▶ _Source_:
Wooden Skyscrapers

Experts are proclaiming that wood is the answer to the global housing crisis. Michael Green, arguably the most ambitious and visionary architect working in this medium, explains how it’s possible to recreate the Empire State Building in wood.

  • Words: Michael Green

Experts are now proclaiming that wood is the answer to the global housing crisis. Michael Green, an architect based in Vancouver, is arguably the most ambitious and visionary architect working in this medium. Here he explains what has inspired him, how it’s possible to recreate the Empire State Building in wood, and why wooden architecture is a powerful legacy for future generations.

Our philosophy is based on what we call Darwinian Modernism. As Darwin observed, nature finds a path to evolve that uses as little energy as possible to thrive and survive. Design can share those same values. [In our] design process we slowly remove the unessential from the project until only the essential remains.

▶ _Provided data_:
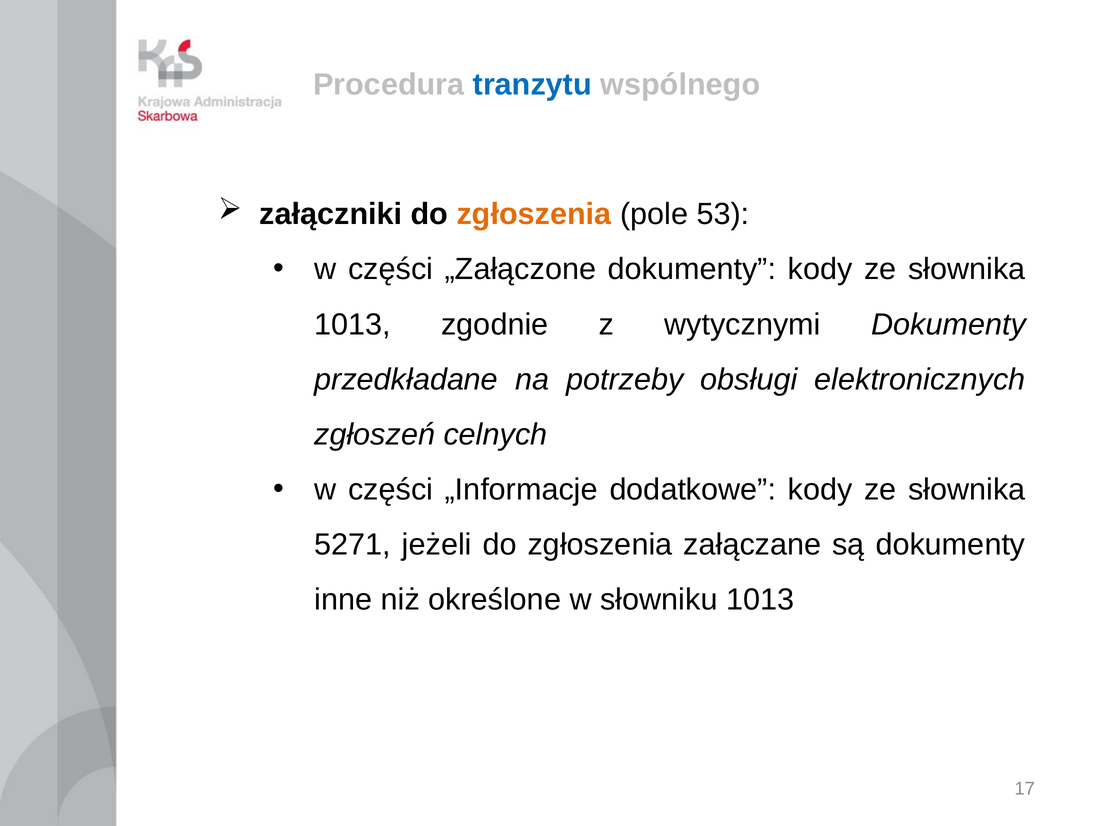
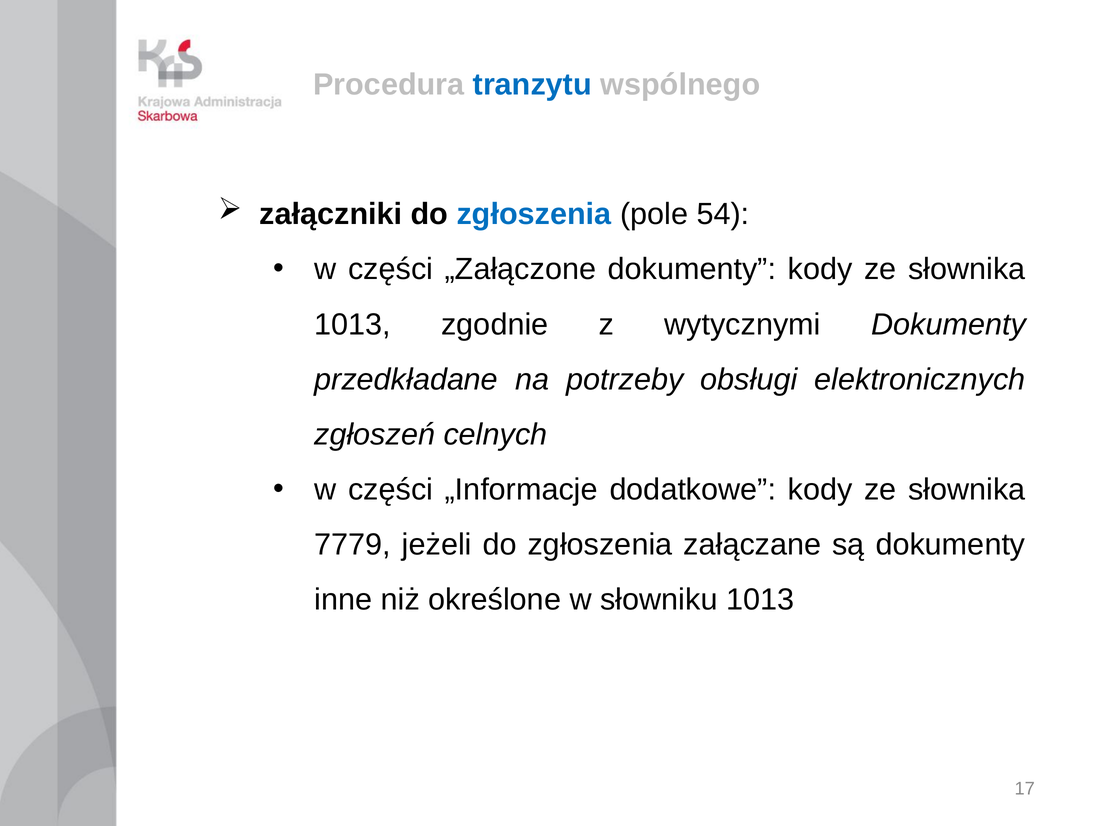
zgłoszenia at (534, 214) colour: orange -> blue
53: 53 -> 54
5271: 5271 -> 7779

▶ _What to produce_: In the text on wooden skyscrapers, in which city is the architect Michael Green based?

▶ _Answer to the exercise_: Vancouver